**DATA PROVIDED**
** Start **

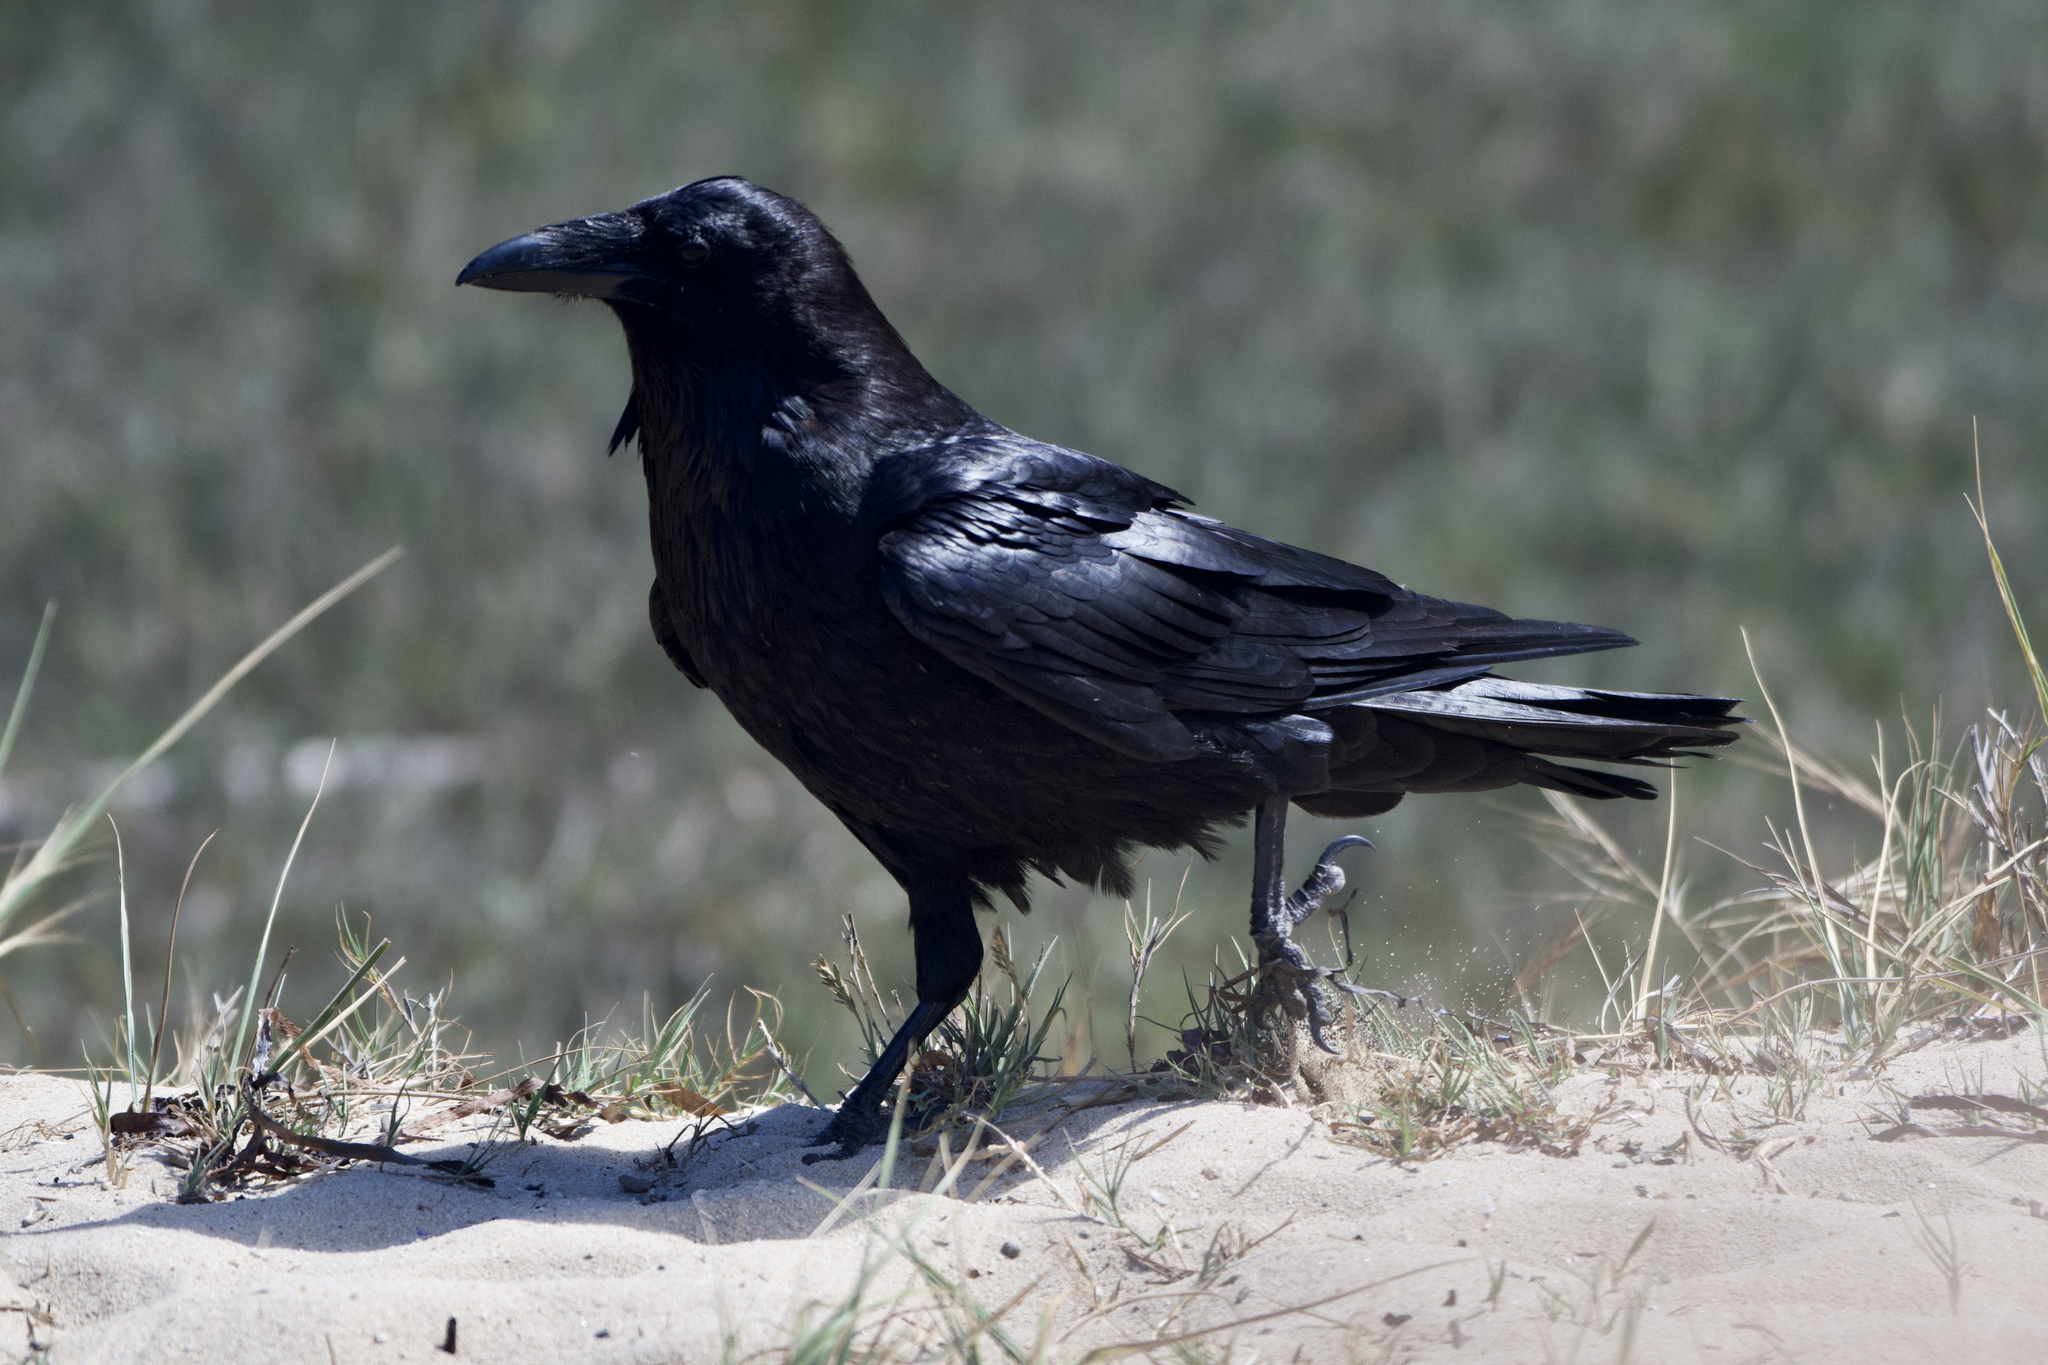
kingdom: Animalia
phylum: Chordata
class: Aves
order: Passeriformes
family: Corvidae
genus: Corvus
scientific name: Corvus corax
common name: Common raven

** End **

**EXERCISE BRIEF**
Copy out every line of the records above word for word, leaving out the pictures.

**FULL SOLUTION**
kingdom: Animalia
phylum: Chordata
class: Aves
order: Passeriformes
family: Corvidae
genus: Corvus
scientific name: Corvus corax
common name: Common raven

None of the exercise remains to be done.